Cost of Being African: ‘Tax on Development’

At the heart of his intervention during a high-level Africa France Impact Coalition (AFIC) session was a stark assessment of Africa’s risk premium, what he described as one of the continent’s most critical barriers to growth.

Africa, he noted, continues to carry the highest aggregate risk premium globally, a factor that significantly inflates the cost of borrowing for both sovereigns and businesses. In practical terms, this means African economies routinely pay between 4% and 15% above U.S. Treasury rates, with distressed conditions pushing costs even higher, sometimes up to 20%, even in the absence of default.

“This risk premium is becoming essentially a tax on development, not a tax that we pay to our governments, but largely a tax that actually goes into external markets.”

Africa cannot build competitive economies when too much of its capital is consumed by the cost of financing rather than directed towards infrastructure, industrial expansion and job creation.

Constraint on Competitiveness

For Aig‑Imoukhuede, the consequence of this pricing distortion goes beyond balance sheets, it directly undermines Africa’s ability to compete globally.

He warned that while large corporations may have the capacity to absorb some of the burden, smaller businesses, the backbone of most African economies, are far more vulnerable.

The result is a structural disadvantage that limits entrepreneurship, stifles innovation, and slows industrialisation across the continent.

Practical Proposal and Policy Moment

As an experienced leader in bringing together private and public sector players, Aig‑Imoukhuede proposed the creation of a task force aimed at reducing Africa’s perceived risk profile over the medium term. Even a modest reduction, he argued, could have transformative impact.

His proposal triggered an immediate exchange with Kenya’s President William Ruto, who sought to clarify whether the focus was on interest rates or broader risk perception.

In response, Aig‑Imoukhuede emphasised that, the issue cuts across both debt and equity markets, shaping how Africa is priced globally, including by its own institutional investors.

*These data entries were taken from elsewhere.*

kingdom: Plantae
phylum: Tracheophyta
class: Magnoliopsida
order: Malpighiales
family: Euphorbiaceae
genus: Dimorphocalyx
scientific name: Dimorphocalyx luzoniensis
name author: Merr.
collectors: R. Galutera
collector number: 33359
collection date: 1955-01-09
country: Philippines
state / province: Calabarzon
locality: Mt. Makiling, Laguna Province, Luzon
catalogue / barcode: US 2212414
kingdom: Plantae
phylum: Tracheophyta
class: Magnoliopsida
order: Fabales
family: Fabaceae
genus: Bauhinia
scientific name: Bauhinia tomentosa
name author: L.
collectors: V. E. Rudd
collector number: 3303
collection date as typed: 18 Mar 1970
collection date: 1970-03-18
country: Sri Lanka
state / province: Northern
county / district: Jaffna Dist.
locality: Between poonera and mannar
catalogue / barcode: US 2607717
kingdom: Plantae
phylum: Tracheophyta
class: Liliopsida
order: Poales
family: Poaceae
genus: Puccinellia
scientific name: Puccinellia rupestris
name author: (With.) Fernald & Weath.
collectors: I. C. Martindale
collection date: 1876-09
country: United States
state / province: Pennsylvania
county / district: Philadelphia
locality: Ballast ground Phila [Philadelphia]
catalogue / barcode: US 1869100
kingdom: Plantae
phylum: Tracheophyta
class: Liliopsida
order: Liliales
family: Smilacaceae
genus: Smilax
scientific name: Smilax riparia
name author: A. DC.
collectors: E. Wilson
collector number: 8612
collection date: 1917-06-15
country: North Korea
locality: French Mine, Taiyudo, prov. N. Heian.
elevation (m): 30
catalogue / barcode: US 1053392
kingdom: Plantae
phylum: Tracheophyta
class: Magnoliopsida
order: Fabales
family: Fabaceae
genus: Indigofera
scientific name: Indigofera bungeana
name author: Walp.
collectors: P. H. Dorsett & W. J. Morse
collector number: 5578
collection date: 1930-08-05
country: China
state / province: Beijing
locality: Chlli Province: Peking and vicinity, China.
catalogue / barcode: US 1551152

President Ruto, while acknowledging the challenge, pointed to ongoing efforts among African governments and development finance institutions to address de-risking through existing frameworks. He also revealed active discussions with President Macron on establishing a dedicated institutional platform to support investment de-risking across the continent.

The exchange quickly emerged as one of the defining moments of the Summit, highlighting a rare convergence between political leadership and private sector voices on the urgency of lowering Africa’s cost of capital.

Reframing Inter-continental Partnerships

Aig‑Imoukhuede used the platform to call for a more balanced and commercially serious relationship between Africa and its global partners, particularly Europe. He argued that the next phase of cooperation must move beyond transactional engagement towards investment, institutional capacity, infrastructure, technology and shared economic value.

Africa should not be positioned merely as a destination for capital. It should be recognised as a strategic partner in building the next era of global growth. The question now is execution, and who will rise to meet it.